Friends and family of a 23-year-old Chatsworth woman who went missing last week are spreading the word about her sudden disappearance, which they worry is related to her mental health struggles after a COVID-19 diagnosis.

Hadyne Wilson was last seen around 2 p.m. Sept. 29 riding a silver scooter near the Vons grocery store at 20440 Devonshire St. She is described as a 5-foot-8, light-skinned Black woman with braided hair. She was last seen wearing all black — pants, a T-shirt, a hoodie and a jacket — and wearing earbuds, her family says.

Her mother, Cyndee Wilson, said Hadyne suffers from COVID-related psychosis, which affects a fraction of those with the coronavirus and “kind of looks like schizophrenia.”

Friends and relatives became worried when they hadn’t heard from Hadyne Wilson for a few days last week, and they began plastering the area near her Chatsworth home with posters.

A man called to report that he had seen Wilson on her scooter, but when her mother went to the LAPD’s Devonshire station to file a missing person’s report Saturday, she said, she was told that no detectives were on duty to start looking into her daughter’s disappearance.

When she followed up Monday, she was told that unless there was something outwardly suspicious about her daughter’s disappearance, police couldn’t do much to help because she was an adult, Cyndee Wilson said.

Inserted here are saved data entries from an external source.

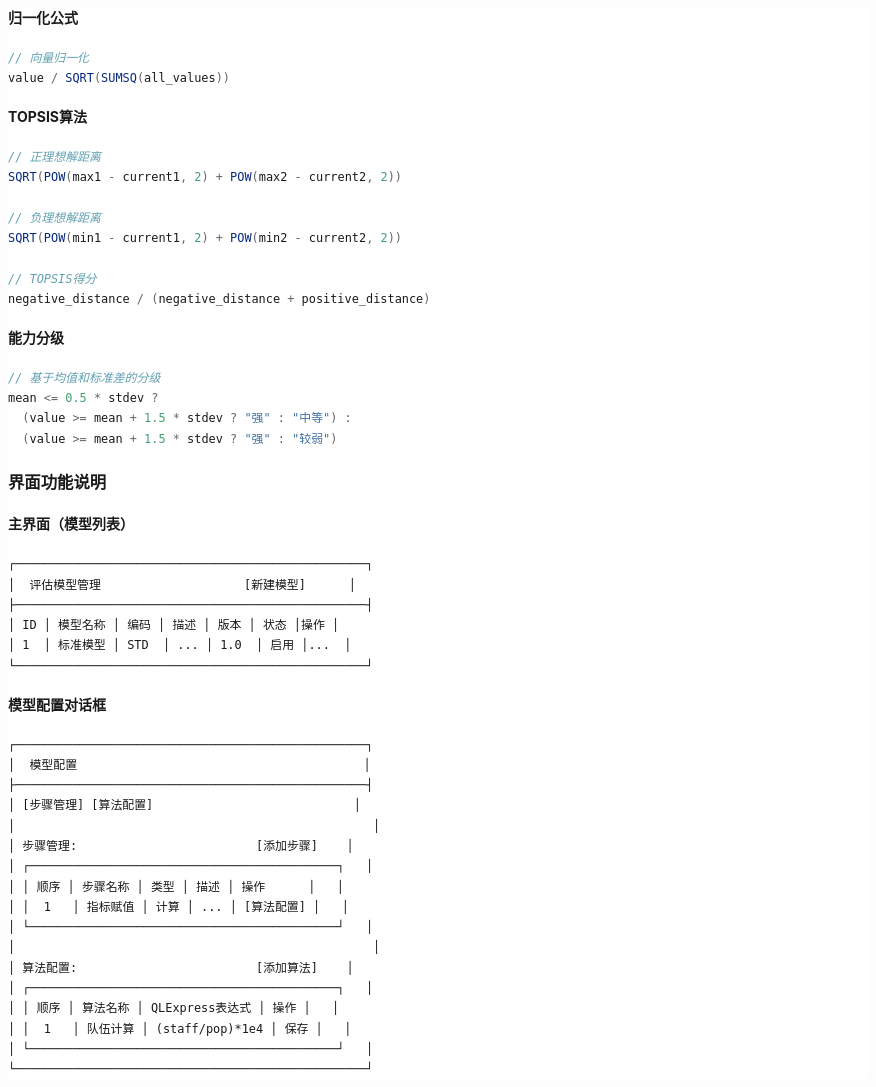 #### 归一化公式
```java
// 向量归一化
value / SQRT(SUMSQ(all_values))
```

#### TOPSIS算法
```java
// 正理想解距离
SQRT(POW(max1 - current1, 2) + POW(max2 - current2, 2))

// 负理想解距离
SQRT(POW(min1 - current1, 2) + POW(min2 - current2, 2))

// TOPSIS得分
negative_distance / (negative_distance + positive_distance)
```

#### 能力分级
```java
// 基于均值和标准差的分级
mean <= 0.5 * stdev ? 
  (value >= mean + 1.5 * stdev ? "强" : "中等") : 
  (value >= mean + 1.5 * stdev ? "强" : "较弱")
```

### 界面功能说明

#### 主界面（模型列表）
```
┌─────────────────────────────────────────────────┐
│  评估模型管理                    [新建模型]      │
├─────────────────────────────────────────────────┤
│ ID │ 模型名称 │ 编码 │ 描述 │ 版本 │ 状态 │操作 │
│ 1  │ 标准模型 │ STD  │ ... │ 1.0  │ 启用 │...  │
└─────────────────────────────────────────────────┘
```

#### 模型配置对话框
```
┌─────────────────────────────────────────────────┐
│  模型配置                                        │
├─────────────────────────────────────────────────┤
│ [步骤管理] [算法配置]                            │
│                                                  │
│ 步骤管理:                         [添加步骤]    │
│ ┌───────────────────────────────────────────┐   │
│ │ 顺序 │ 步骤名称 │ 类型 │ 描述 │ 操作      │   │
│ │  1   │ 指标赋值 │ 计算 │ ... │ [算法配置] │   │
│ └───────────────────────────────────────────┘   │
│                                                  │
│ 算法配置:                         [添加算法]    │
│ ┌───────────────────────────────────────────┐   │
│ │ 顺序 │ 算法名称 │ QLExpress表达式 │ 操作 │   │
│ │  1   │ 队伍计算 │ (staff/pop)*1e4 │ 保存 │   │
│ └───────────────────────────────────────────┘   │
└─────────────────────────────────────────────────┘
```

On Wednesday, the Los Angeles Police Department’s Missing Persons Unit tweeted to ask the public for help, urging anyone with information about Wilson’s whereabouts to contact investigators at (213) 996-1800 or call (877) 527-3247 after hours.

Cyndee Wilson said her daughter had struggled with her mental health for months after getting sick with COVID-19.

Recent research has led to better understanding of COVID-19’s lingering effects on the brain. As the pandemic spread, some patients began reporting a host of cognitive and psychiatric issues such as memory lapses. A smaller number developed even more severe symptoms, experts say, including paranoia, hallucinations and psychosis.

Hadyne Wilson suffered a bout of psychosis in January and went missing, her mother said. When she returned hours later, she acted as though nothing had happened, her mother said.

“They start to hear voices, hallucinate, they start to get paranoid about people who care about them,” Cyndee Wilson said.

Hadyne Wilson had been on antipsychotic medications such as Haldol but stopped taking them in May, her mother said.

Wilson loves to draw and help people, and worked as a youth leader at a church, her mother said. She is also an avid writer who has published a book of poems.

“I just want to find her, get her home, take her to the hospital if we need to do that,” Wilson’s mother said. “It just takes her to another place, another fantasy world.”

According to figures from the California Department of Justice, roughly 25,000 adults and children go missing in Los Angeles County every year.